Slashers of recent years have tried to expand the scope to offer a fresh take, blending the genre with a well-known concept from another film. Happy Death Day is a bloody Groundhog Day, Freaky is Freaky Friday but with a serial killer, and The Final Girls gave us a slasher movie Inception. These are all fun and enjoyable films (particularly The Final Girls), but this trend of needing to put a drastic spin on the slasher genre is getting a little tired. Just give us some teenagers and a masked killer, that’s all we really need if it’s executed well. Slashers, unlike other subgenres, have never been known for their complex narratives or powerful explorations of human themes. So why force them to be something they’re not supposed to be? Yes, Thanksgiving’s script is quite basic and the twist reveal of the killer may not be that surprising. But it knows exactly what type of film it wants to be. It doesn’t waste time by shoving in a high-concept B-plot or going out of its way to make a slasher like no other. Thanksgiving could be seen as derivative of so many that have gone before it, but it doesn’t seem to care. It’s too busy mocking American consumerism, putting the bottom half of a severed body on top of a superstore’s sign, and just having a whole lotta gory fun.
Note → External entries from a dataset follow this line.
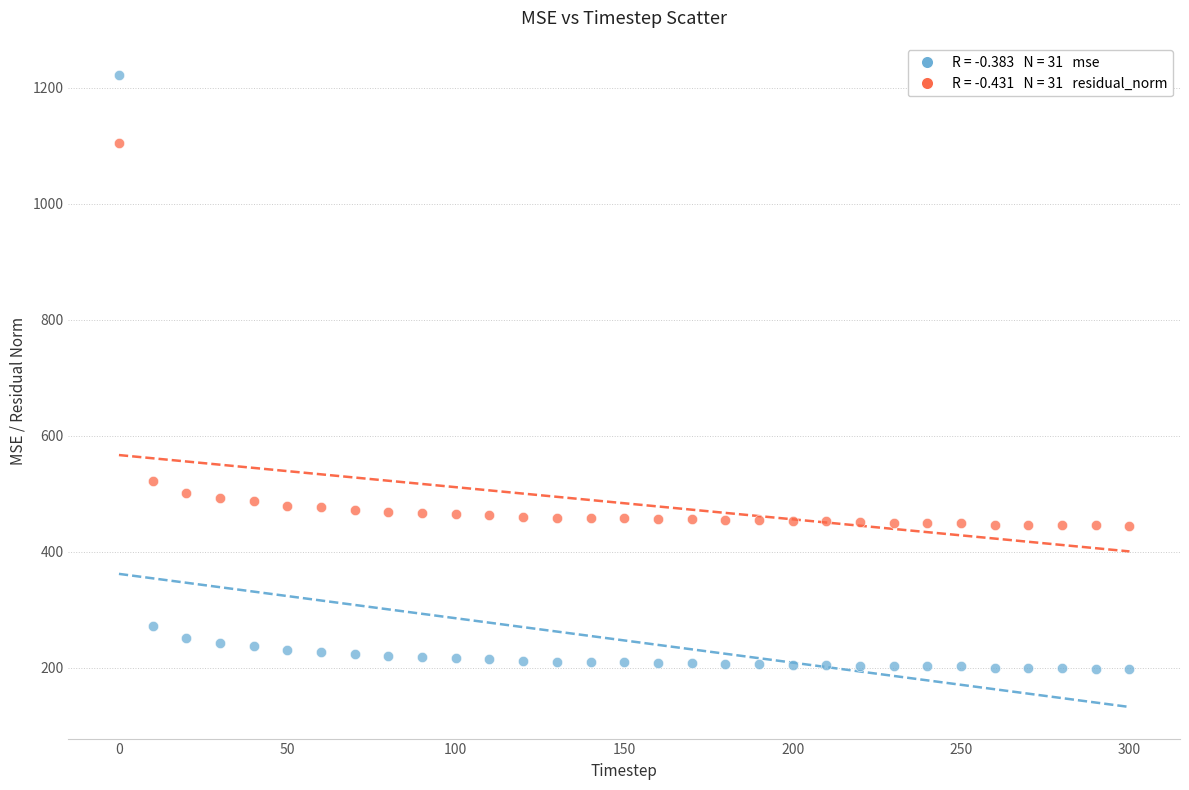

Across all series, what Y value is closest to 709?

522.2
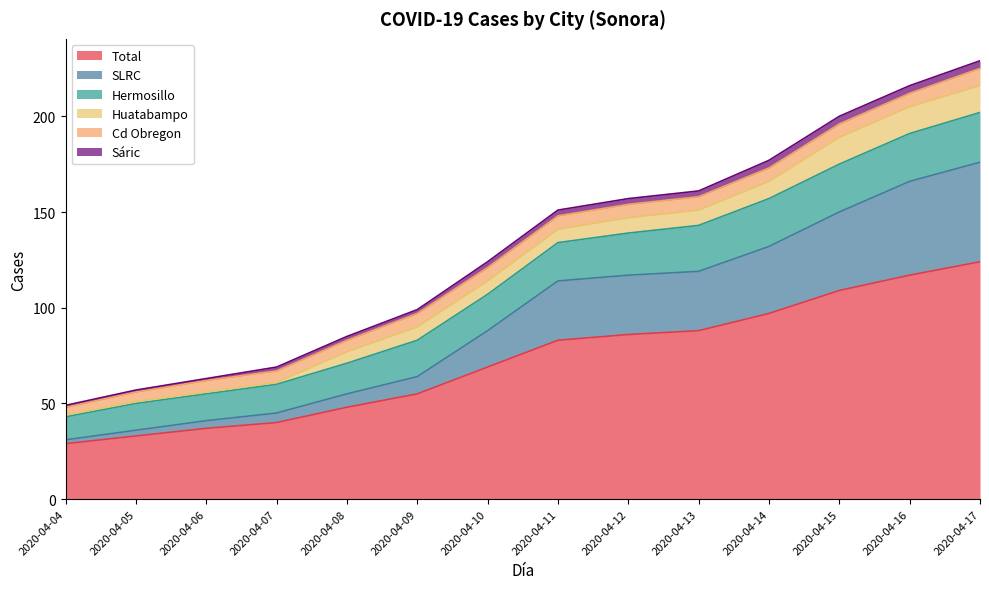

What value does the Cd Obregon series have at 2020-04-09?

7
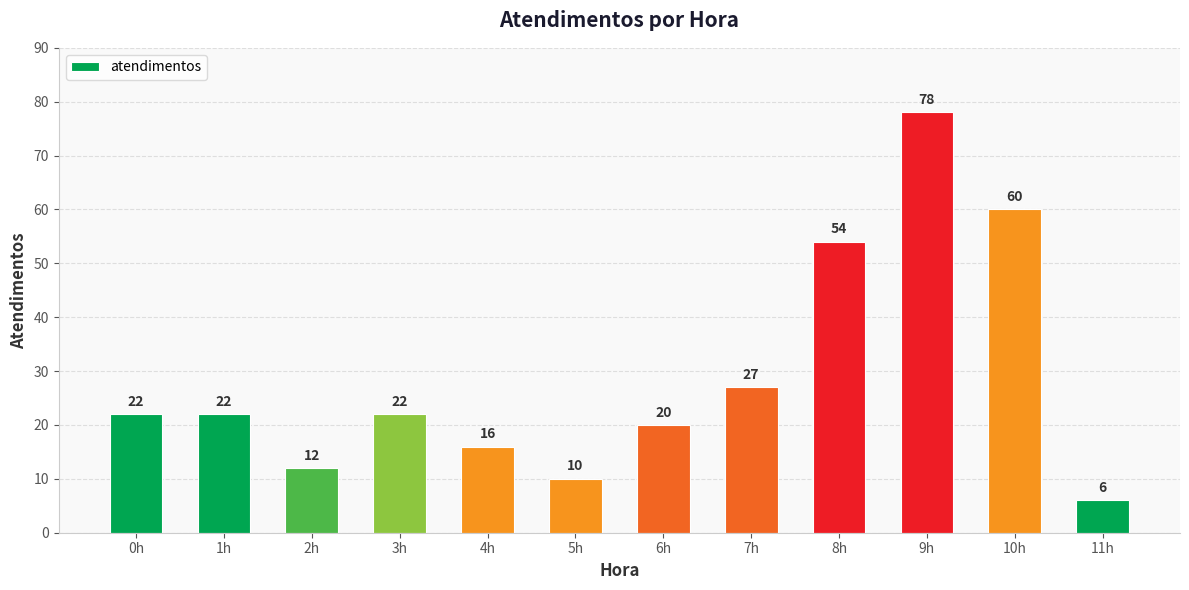

How many data points are less than 22?

5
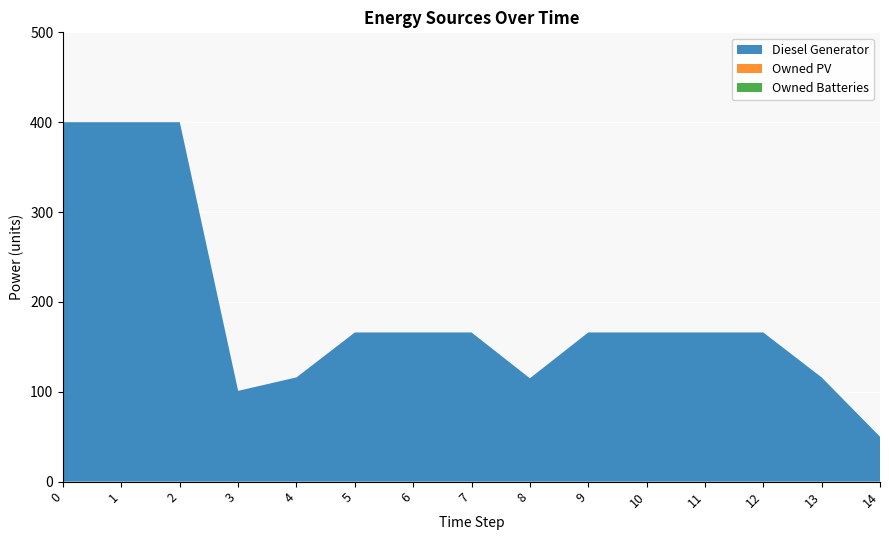

Reading right to left, extract all data points from this chart.

Diesel Generator: 50.0	116.0	166.0	166.0	166.0	166.0	115.0	166.0	166.0	166.0	116.0	101.0	400.0	400.0	400.0
Owned PV: 0.0	0.0	0.0	0.0	0.0	0.0	0.0	0.0	0.0	0.0	0.0	0.0	0.0	0.0	0.0
Owned Batteries: 0.0	0.0	0.0	0.0	0.0	0.0	0.0	0.0	0.0	0.0	0.0	0.0	0.0	0.0	0.0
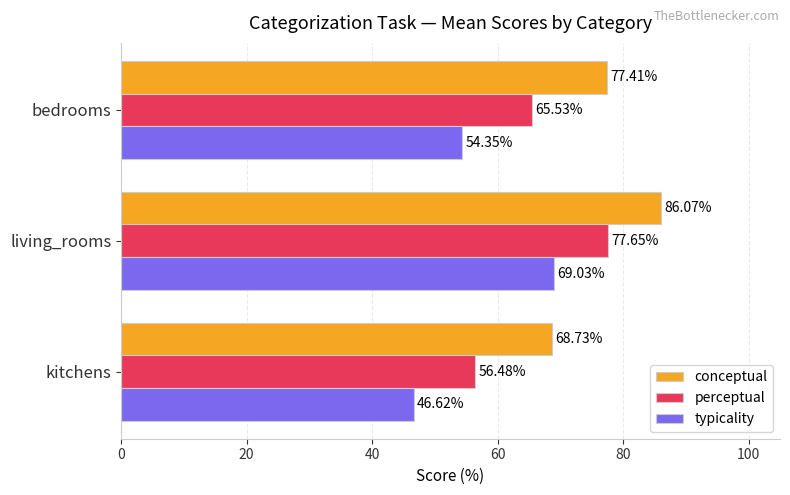

Where is conceptual nearest to the value 77?

bedrooms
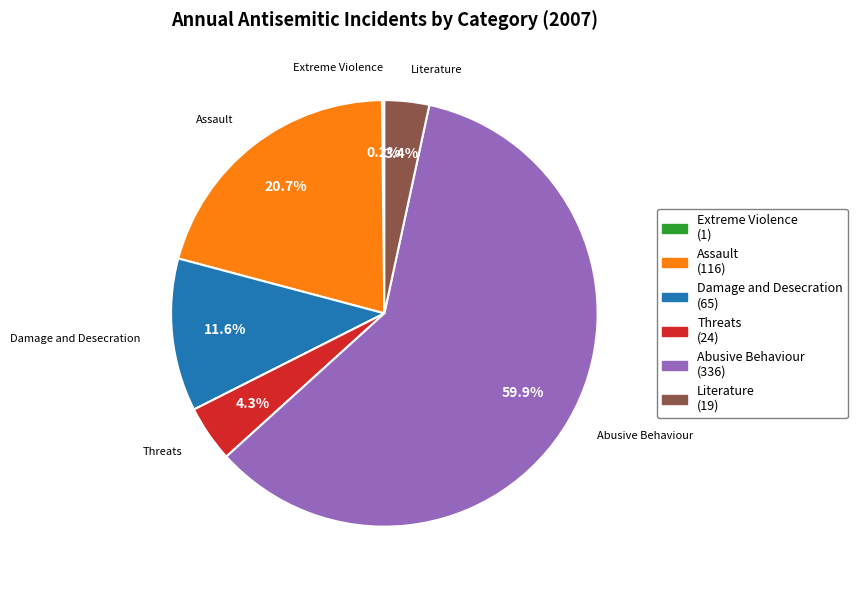

Which has a higher value, Literature or Assault?

Assault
Unless you’re a Scream film, the acting usually takes a backseat to the kills and plot. Everyone in Thanksgiving fills their role just fine without anyone majorly standing out, mainly because character development is in no way this film’s strong point. However, relative newcomer Nell Verlaque makes Jessica a welcome addition to the final girl repertoire. She’s no Sidney Prescott or Laurie Strode, but Jessica has enough of a moral conscience for you to root for her while still being flawed and layered. Despite being caught in a love triangle, she isn’t reduced to her male relationships and makes for a force to be reckoned with, even for a killer who, as with so many slashers, seems unkillable.

Does Eli Roth still love needless ass shots of teenage girls? Yes. Can you guess the identity of the killer 30 minutes in? Maybe. But is Thanksgiving a good time? Undoubtedly. It seems in recent years all we’ve been getting is moody Blumhouse remakes of classics or brilliant but somber examples of psychological or grief horror. With Thanksgiving, Roth brings horror back to basics and reminds us that it can be nasty, gory, gnarly, and a ton of fun all at once.